= Interstimulus interval =

The interstimulus interval (often abbreviated as ISI) is the temporal interval between the offset of one stimulus to the onset of another. For instance, Max Wertheimer did experiments with two stationary, flashing lights that at some interstimulus intervals appeared to the subject as moving instead of stationary. In these experiments, the interstimulus interval is simply the time between the two flashes. The ISI plays a large role in the phi phenomenon (Wertheimer) since the illusion of motion is directly due to the length of the interval between stimuli. When the ISI is shorter, for example between two flashing lines alternating back and forth, we perceive the change in stimuli to be movement. Wertheimer discovered that the space between the two lines is filled in by our brains and that the faster the lines alternate, the more likely we are to perceive it as one line moving back and forth. When the stimuli move fast enough, this creates the illusion of a moving picture like a movie or cartoon. Phi phenomenon is very similar to beta movement.

As it applies to classical conditioning, the term interstimulus interval is used to represent the gap of time between the start of the neutral or conditioned stimulus and the start of the unconditioned stimulus.

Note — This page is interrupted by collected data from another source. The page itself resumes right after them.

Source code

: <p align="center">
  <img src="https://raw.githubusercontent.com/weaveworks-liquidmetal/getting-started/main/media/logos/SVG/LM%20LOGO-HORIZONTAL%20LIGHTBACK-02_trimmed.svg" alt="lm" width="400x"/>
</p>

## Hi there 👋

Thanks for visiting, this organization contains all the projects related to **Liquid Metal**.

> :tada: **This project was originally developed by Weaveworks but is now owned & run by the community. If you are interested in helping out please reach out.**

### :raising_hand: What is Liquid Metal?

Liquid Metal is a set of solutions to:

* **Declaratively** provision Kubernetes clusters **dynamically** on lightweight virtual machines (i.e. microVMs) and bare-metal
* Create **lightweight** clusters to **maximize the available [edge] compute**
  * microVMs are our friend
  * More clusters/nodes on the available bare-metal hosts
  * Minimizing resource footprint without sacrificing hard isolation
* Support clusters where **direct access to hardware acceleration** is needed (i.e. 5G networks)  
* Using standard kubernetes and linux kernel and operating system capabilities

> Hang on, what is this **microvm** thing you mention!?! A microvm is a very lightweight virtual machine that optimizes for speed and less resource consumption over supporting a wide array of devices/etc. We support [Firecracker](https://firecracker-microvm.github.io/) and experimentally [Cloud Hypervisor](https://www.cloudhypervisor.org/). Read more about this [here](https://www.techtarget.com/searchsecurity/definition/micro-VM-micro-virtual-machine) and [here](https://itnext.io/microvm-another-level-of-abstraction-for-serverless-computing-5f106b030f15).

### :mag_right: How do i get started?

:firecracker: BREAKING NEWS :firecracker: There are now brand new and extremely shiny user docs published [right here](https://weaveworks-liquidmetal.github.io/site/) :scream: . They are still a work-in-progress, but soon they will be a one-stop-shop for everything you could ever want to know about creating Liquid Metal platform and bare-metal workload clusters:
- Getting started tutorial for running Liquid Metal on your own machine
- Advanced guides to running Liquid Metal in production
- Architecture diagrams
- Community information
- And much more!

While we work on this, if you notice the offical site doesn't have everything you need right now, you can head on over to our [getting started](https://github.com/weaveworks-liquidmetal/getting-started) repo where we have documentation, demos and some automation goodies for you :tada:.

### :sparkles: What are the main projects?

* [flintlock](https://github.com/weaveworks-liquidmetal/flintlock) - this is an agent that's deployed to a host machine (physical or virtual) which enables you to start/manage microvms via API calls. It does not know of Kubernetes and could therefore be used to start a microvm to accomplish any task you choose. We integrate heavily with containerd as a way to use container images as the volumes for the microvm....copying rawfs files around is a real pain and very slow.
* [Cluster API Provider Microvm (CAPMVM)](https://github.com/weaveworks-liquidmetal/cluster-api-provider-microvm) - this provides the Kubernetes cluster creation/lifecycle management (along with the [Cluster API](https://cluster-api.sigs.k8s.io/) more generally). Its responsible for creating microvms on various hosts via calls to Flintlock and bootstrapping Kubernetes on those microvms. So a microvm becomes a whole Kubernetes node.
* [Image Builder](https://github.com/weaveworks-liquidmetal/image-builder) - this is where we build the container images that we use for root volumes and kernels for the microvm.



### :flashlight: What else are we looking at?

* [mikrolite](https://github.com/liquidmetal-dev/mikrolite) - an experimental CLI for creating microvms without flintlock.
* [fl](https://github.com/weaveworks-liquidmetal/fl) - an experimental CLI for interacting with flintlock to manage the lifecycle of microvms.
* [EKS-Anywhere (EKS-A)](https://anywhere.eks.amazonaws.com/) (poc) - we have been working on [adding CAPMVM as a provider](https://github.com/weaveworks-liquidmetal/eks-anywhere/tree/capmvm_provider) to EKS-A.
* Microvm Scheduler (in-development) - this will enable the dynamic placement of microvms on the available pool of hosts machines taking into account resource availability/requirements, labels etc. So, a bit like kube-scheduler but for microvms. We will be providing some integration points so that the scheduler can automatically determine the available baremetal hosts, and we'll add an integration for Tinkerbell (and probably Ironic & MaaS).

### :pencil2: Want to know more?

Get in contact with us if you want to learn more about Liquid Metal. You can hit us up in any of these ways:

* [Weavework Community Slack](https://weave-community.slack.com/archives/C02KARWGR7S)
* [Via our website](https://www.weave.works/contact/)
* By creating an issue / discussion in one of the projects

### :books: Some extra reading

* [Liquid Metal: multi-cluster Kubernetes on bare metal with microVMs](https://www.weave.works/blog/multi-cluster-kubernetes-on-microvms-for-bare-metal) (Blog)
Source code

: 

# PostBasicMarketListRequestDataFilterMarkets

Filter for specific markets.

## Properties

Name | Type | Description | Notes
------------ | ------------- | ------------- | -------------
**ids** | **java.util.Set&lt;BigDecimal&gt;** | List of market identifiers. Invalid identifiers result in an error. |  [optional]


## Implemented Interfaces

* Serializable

An example would be the case of Pavlov's dog, where the time between the unconditioned stimulus, the food, and the conditioned stimulus, the bell, is considered the ISI. More particularly, ISI is often used in eyeblink conditioning (a widely studied type of classical conditioning involving puffs of air blown into the subject's eyes) where the ISI can affect learning based on the size of the time gap. What is of interest in this particular type of classical conditioning is that when the subject is conditioned to blink after the conditioned stimulus (tone), the blink will take place within the time period between the tone and the air puff, making the subject's eyes close before the puff can reach the eyes, protecting them from the air.

The timing between the conditioned and unconditioned stimulus is important. There are two types of approaches for eye blink conditioning when it comes to timing between the stimuli. The first is called delay conditioning, which is when the conditioned stimulus (tone) starts, then continues until the unconditioned stimulus (air puff) is released after a delay, then they both suspend at the same time. The other is called trace conditioning, where the conditioned stimulus (tone) is shorter and stops before the unconditioned stimulus (air puff) begins, leaving a gap between the two stimuli. This type of conditioning forces the subject, in this particular example, a bunny, to remember to link the conditioned stimulus with the unconditioned stimulus.

The distinction between the two types of conditioning is of importance because the difference in the interstimulus interval (ISI) can have major effects on learning. For example, it has been shown that the length of the ISI, as well as the variability, changes habituation in subjects. When ISI is short and constant, habituation will happen more rapidly. The changes in the gap of time can be minuscule, from tens of milliseconds to several seconds long, and the effects it will have will still be important. Sensory and motor tasks are among the elements that can be enhanced or hindered based on timing, like speech processing, which can be influenced by "the ability to discriminate the interval and duration of sounds."